India Bytes: Cyber ​​Incident Reporting; Ransomware attack; VPN providers

Indian agencies will report cyber incidents within six hours of identification

India’s Nodal Cybersecurity Agency, Computer Emergency Response Team (CERT-In) has compelled all service providers, intermediaries, data centers, body corporates and government agencies to report cyber incidents within six hours of detection. The incident can be reported via email, phone or fax. These guidelines will be effective from 27 July 2022

Service providers are obliged to take action or provide information on any action taken against cyber security incidents within a specified format and within a specified period of time, failing which it will be deemed non-compliance. All service providers, data centers and government agencies have been asked to designate a point of contact (POC) to interface with CERT-In. All communications from CERT-In will then be sent to POC.

Companies are required to activate logs of all their ICT systems and maintain them safely within Indian jurisdiction for a rolling period of 180 days, the statement said. It should then be reported to CERT-In along with any cyber incident reporting or order.

Last year, more than 70% of Indian companies were attacked by ransomware

A recent report by Sophos found that 78% of Indian companies fell victim to ransomware attacks last year, more than the global average of 66%, and more than 37% in 2020. Worldwide, attackers have managed to encrypt data in 65% of attacks In 2021.

The report further states that India paid an average of 19 1,198,475 in ransom. The number of victims and ransom payments continues to rise in 2021.

The average cost of recovering from an incident decreased from US 3. 3.4 million in India in 2020 to US $ 2.8 million, down 17% in 2021. However, the numbers remain significant and call for better security in Indian companies.

VPN providers will store user data for five years

Virtual private network (VPN) companies will now have to collect and store user data for five years, including the user’s home address, IP address and usage type, as instructed by the Ministry of Electronics and Information Technology (MeitY).

Meity has given VPN providers a 60-day window to make the necessary arrangements, ending July 27, 2022. Providers need to save user data even if the user cancels the subscription. Failure to do so may result in imprisonment of up to one year by the concerned authorities. The move was made to coordinate response activities and emergency response to cyber security incidents.

CERT-In requires data centers, virtual private server providers, cloud service providers, and VPN providers to store and maintain specific user data for 5 years or more.

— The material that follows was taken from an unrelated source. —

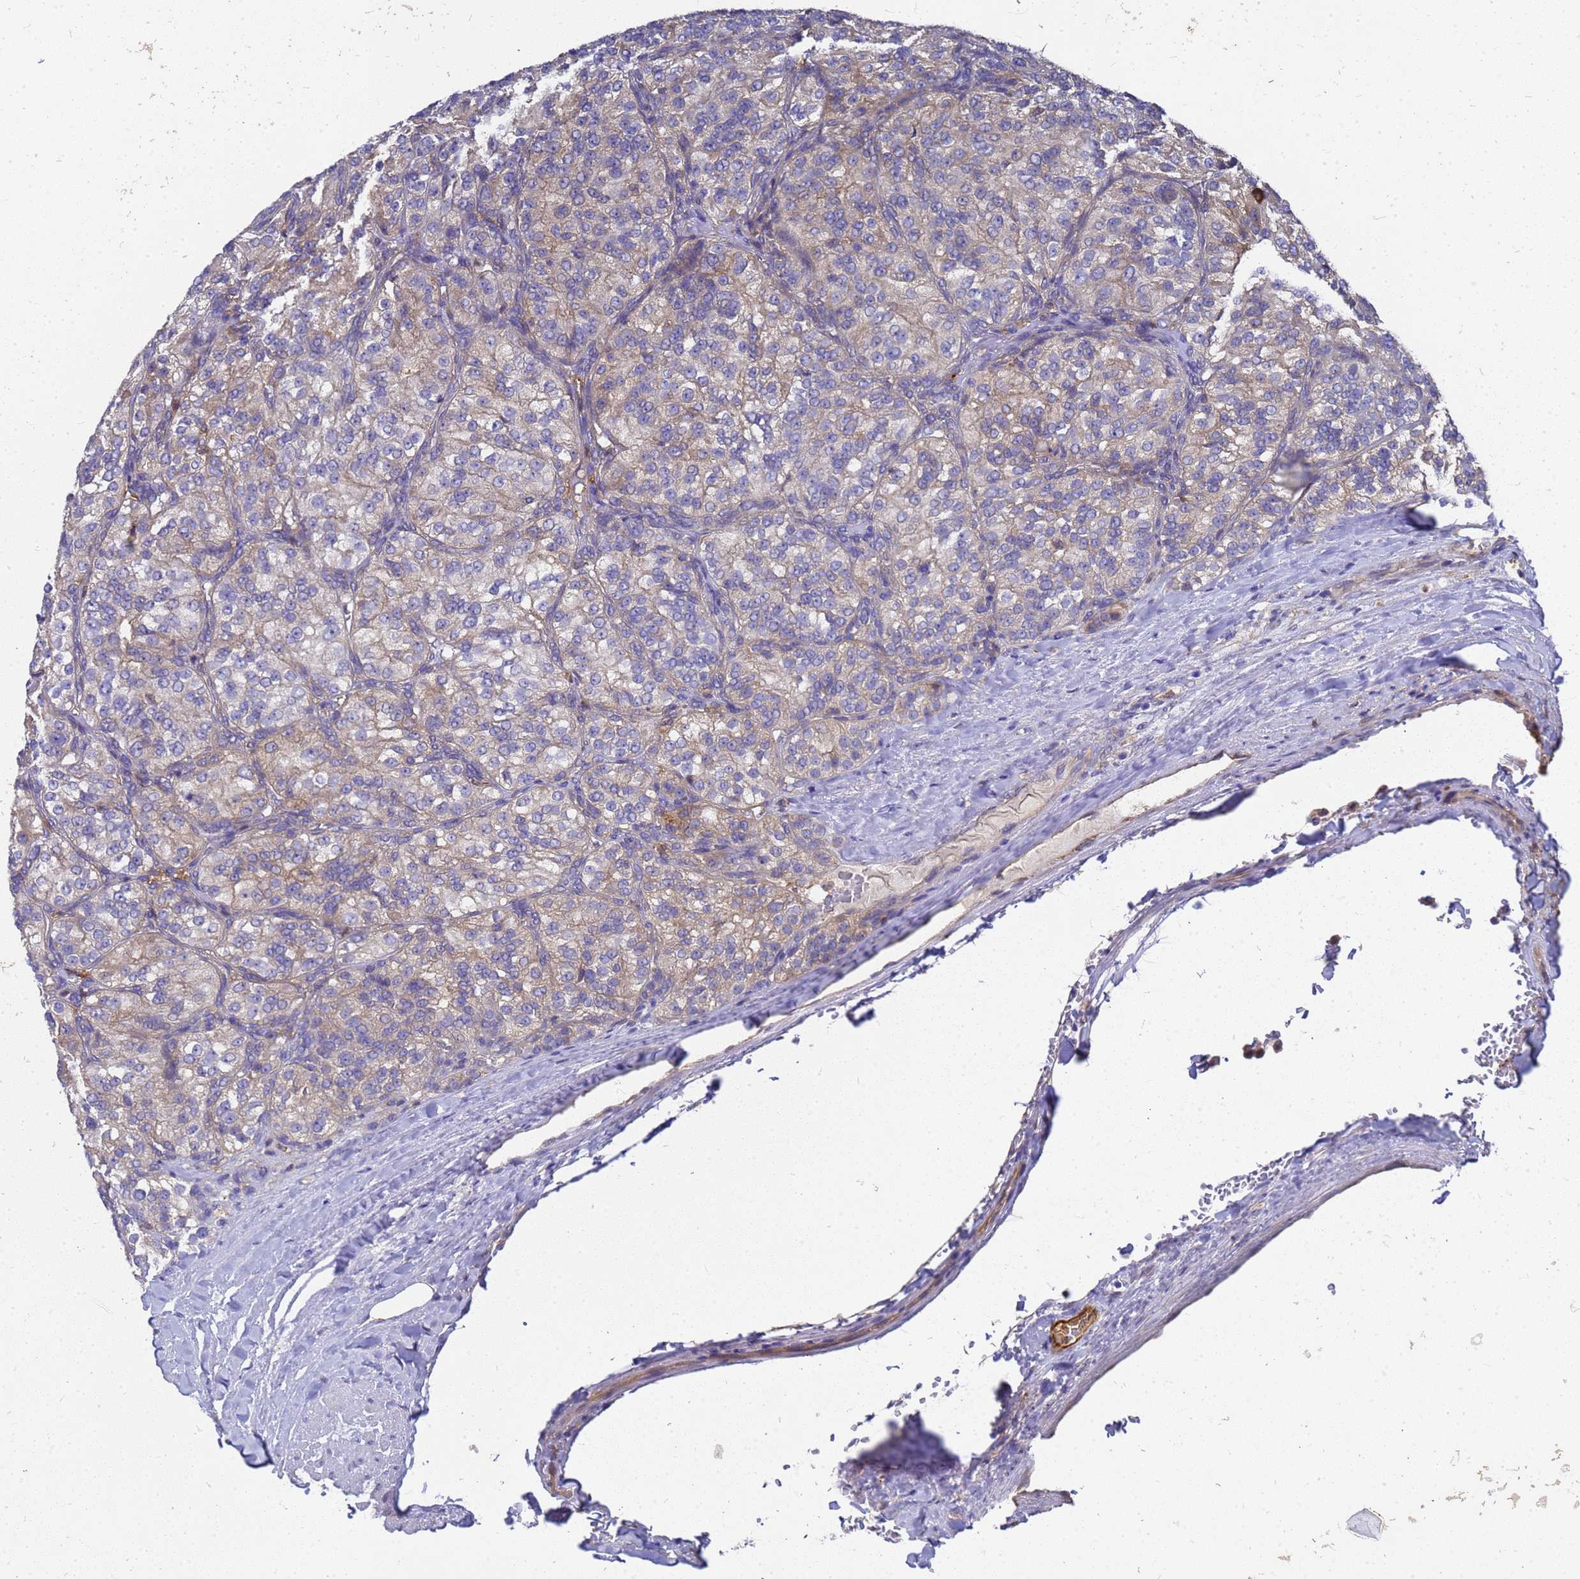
{"staining": {"intensity": "weak", "quantity": "<25%", "location": "cytoplasmic/membranous"}, "tissue": "renal cancer", "cell_type": "Tumor cells", "image_type": "cancer", "snomed": [{"axis": "morphology", "description": "Adenocarcinoma, NOS"}, {"axis": "topography", "description": "Kidney"}], "caption": "This is a photomicrograph of immunohistochemistry (IHC) staining of renal cancer, which shows no positivity in tumor cells.", "gene": "SLC35E2B", "patient": {"sex": "female", "age": 63}}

If implemented, VPN providers will have to switch to storage servers, which means higher costs for companies. As a result, VPN services may increase subscription costs to cover storage costs.

5G spectrum auction in June, services rollout in August or September

In a very optimistic statement, Telecom Minister Ashwini Vaishnav said that the 5G Airways auction would be held in June 2022 and added that the commercial rollout is expected to be from August or September.

In the past, network operators have expressed their dissatisfaction with the high price of spectrum and requested TRAI to reduce the price by 90%. However, TRAI reduced the price by only 35% to 40% in its recommendation, after which the Cellular Operators Association of India (COAI) expressed frustration. Vaishnavism says that the demand of the industry for further reduction will be considered logically.

TRAI’s recommendation will be approved by the Digital Communications Commission (DCC), which will soon make a call on it. TRAI will be informed of DCC’s decision. According to Vaishnavism, the ministry has already worked out a draft invitation for 5G tender.

India and Germany will work together in AI research

India and Germany will work together to focus on AI start-ups and research and its application in sustainability and healthcare. The announcement came after Indian Science and Technology and Earth Sciences Minister Jitendra Singh held bilateral talks with German Education and Research Minister Bettina Stark-Wattingen.

Experts from both countries have already met to explore the work done at AI, and an Indo-German call for proposals will soon be raised inviting researchers and industry proposals.

Copyright © 2022 IDG Communications, Inc.

Leave a Reply

Your email address will not be published.